• Text segment:
——
12 May 2020

When Things Return To "Normal"

Yesterday, this article caught my attention.

Since 2010, cycling fatalities have been on the rise as driver and passenger fatalities have reached all-time lows.  During the decade, the number of cyclists has increased.  So has the number of motor vehicles on the road.  Those trends, in themselves, may not be considered causes in the increased number of cyclist deaths.  


One factor, I believe, is that drivers are more distracted:  If I had a nickel for every time I saw someone looking at a screen instead of the street, I could rescue Mavic.  I have also experienced increasing hostilty from drivers, who sometimes resent cyclists whom they see as privileged, entitled or any other negative stereotype you've heard about milennials. (All right, I still don't see what's the big deal about avocado toast.)  Moreover, at the risk of seeming as if I'm stereotyping, I think that the rise of Uber, Lyft and other ride-share companies has put more reckless or simply bad drivers, and unsafe cars, on the road.
——
• Stored data:

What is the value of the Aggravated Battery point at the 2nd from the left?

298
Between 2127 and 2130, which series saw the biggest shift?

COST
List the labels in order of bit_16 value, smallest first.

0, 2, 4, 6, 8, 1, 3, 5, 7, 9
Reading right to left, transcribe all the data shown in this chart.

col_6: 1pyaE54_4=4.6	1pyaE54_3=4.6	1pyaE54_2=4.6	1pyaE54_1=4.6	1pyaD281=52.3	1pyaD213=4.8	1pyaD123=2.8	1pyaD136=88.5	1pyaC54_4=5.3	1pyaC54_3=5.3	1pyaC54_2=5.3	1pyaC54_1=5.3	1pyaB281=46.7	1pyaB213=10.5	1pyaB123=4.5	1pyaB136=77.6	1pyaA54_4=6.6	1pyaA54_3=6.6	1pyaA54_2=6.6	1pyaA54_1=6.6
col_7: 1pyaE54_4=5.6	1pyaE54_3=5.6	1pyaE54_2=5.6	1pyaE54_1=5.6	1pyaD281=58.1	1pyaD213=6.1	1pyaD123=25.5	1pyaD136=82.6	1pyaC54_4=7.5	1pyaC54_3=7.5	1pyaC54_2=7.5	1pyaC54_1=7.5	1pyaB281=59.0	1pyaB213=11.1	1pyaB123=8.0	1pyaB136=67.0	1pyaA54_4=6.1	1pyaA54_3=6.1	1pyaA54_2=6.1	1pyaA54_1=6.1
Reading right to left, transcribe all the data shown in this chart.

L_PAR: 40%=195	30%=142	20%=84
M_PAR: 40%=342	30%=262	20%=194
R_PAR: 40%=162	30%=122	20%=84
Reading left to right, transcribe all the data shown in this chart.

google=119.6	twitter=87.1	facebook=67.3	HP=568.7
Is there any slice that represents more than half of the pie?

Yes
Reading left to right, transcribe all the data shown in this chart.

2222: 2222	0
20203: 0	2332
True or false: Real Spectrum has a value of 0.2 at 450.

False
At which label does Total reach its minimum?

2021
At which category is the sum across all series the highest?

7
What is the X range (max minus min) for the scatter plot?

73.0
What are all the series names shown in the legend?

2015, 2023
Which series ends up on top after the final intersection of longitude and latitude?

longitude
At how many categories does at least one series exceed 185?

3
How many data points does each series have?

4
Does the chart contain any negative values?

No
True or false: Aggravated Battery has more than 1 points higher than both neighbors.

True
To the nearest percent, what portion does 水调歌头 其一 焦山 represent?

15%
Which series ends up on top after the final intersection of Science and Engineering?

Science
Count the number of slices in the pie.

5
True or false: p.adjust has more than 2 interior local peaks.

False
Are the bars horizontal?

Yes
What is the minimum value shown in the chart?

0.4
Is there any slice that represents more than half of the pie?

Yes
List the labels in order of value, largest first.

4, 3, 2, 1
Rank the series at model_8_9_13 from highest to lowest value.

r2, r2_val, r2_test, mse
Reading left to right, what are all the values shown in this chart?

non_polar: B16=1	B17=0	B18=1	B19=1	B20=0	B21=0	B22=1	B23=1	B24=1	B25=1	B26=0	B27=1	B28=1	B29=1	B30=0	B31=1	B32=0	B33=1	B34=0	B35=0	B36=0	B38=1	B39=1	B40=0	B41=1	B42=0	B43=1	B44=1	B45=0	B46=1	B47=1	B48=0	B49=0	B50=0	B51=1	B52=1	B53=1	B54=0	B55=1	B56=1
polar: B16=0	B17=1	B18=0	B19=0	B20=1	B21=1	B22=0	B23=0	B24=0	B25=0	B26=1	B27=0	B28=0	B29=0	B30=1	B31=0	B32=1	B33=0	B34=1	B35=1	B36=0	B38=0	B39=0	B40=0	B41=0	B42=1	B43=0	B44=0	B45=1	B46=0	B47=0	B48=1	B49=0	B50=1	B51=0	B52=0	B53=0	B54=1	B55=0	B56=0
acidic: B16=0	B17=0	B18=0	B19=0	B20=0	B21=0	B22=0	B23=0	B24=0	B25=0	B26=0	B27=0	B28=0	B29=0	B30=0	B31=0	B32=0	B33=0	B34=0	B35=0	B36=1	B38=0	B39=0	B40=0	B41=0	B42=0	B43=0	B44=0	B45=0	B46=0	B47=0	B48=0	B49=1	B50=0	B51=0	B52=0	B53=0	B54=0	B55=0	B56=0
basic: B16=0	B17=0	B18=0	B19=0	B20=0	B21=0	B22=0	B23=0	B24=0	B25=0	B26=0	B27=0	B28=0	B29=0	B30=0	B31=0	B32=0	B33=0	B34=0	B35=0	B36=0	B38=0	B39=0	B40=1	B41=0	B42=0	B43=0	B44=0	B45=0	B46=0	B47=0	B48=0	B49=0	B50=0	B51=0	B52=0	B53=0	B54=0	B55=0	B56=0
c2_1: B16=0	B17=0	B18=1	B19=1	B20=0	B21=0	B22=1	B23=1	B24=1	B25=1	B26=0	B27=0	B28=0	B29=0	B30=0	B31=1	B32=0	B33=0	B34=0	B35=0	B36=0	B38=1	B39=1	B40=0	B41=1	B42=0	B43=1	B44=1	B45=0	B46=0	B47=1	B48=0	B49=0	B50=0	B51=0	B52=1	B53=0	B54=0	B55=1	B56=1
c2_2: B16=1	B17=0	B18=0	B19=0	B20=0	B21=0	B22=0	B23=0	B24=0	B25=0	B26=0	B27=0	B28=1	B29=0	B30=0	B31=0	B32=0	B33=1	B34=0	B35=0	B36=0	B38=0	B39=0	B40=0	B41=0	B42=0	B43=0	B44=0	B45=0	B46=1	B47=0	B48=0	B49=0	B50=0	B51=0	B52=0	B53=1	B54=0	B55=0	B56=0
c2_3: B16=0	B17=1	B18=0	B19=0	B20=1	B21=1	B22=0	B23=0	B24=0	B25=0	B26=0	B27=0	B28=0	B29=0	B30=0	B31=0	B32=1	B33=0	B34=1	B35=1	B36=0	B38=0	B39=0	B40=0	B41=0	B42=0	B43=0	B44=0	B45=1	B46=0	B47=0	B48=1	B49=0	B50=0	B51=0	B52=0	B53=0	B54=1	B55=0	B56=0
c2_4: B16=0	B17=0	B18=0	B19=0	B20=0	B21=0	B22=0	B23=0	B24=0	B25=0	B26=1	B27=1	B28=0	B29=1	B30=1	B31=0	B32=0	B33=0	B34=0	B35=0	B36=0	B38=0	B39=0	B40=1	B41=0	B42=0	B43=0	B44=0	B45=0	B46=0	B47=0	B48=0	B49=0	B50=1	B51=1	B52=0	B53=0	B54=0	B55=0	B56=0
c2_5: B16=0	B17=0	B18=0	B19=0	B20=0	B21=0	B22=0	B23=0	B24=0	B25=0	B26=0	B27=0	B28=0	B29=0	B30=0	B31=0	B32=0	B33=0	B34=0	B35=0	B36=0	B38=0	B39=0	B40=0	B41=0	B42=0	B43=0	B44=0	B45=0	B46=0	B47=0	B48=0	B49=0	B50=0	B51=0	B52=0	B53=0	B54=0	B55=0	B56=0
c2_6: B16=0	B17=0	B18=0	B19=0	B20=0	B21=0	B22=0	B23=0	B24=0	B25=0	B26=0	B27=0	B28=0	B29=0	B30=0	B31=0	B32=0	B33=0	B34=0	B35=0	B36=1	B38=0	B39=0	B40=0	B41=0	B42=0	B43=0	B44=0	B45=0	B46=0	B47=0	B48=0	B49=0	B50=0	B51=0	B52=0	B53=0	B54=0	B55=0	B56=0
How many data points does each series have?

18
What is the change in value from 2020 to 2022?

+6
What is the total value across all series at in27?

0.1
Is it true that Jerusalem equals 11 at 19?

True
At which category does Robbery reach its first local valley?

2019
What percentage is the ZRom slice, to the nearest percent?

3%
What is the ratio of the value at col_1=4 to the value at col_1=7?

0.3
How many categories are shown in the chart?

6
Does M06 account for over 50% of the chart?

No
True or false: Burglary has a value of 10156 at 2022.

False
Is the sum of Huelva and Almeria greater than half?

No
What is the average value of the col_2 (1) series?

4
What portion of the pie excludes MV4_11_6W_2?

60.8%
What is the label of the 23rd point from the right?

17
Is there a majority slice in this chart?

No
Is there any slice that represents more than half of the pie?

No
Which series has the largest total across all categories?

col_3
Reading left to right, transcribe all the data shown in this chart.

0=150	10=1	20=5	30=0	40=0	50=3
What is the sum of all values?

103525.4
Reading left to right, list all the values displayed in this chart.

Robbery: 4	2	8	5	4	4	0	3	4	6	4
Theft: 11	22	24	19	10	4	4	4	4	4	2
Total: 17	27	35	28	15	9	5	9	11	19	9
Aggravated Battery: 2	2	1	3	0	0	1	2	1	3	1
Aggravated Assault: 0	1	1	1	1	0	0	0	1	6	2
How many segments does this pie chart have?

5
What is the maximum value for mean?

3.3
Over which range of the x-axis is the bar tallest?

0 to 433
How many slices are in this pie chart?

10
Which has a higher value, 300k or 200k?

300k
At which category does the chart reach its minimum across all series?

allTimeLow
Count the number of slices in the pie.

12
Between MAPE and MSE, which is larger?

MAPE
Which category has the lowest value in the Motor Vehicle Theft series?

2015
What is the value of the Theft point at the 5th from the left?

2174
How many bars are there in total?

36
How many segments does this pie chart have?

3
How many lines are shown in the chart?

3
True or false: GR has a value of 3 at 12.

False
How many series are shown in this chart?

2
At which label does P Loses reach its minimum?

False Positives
——
• Task to carry out: Copy out, word for word, the passage of the cycling fatalities post above, everything from "One factor, I" down to "cars, on the road.".

• Answer to this task:
One factor, I believe, is that drivers are more distracted:  If I had a nickel for every time I saw someone looking at a screen instead of the street, I could rescue Mavic.  I have also experienced increasing hostilty from drivers, who sometimes resent cyclists whom they see as privileged, entitled or any other negative stereotype you've heard about milennials. (All right, I still don't see what's the big deal about avocado toast.)  Moreover, at the risk of seeming as if I'm stereotyping, I think that the rise of Uber, Lyft and other ride-share companies has put more reckless or simply bad drivers, and unsafe cars, on the road.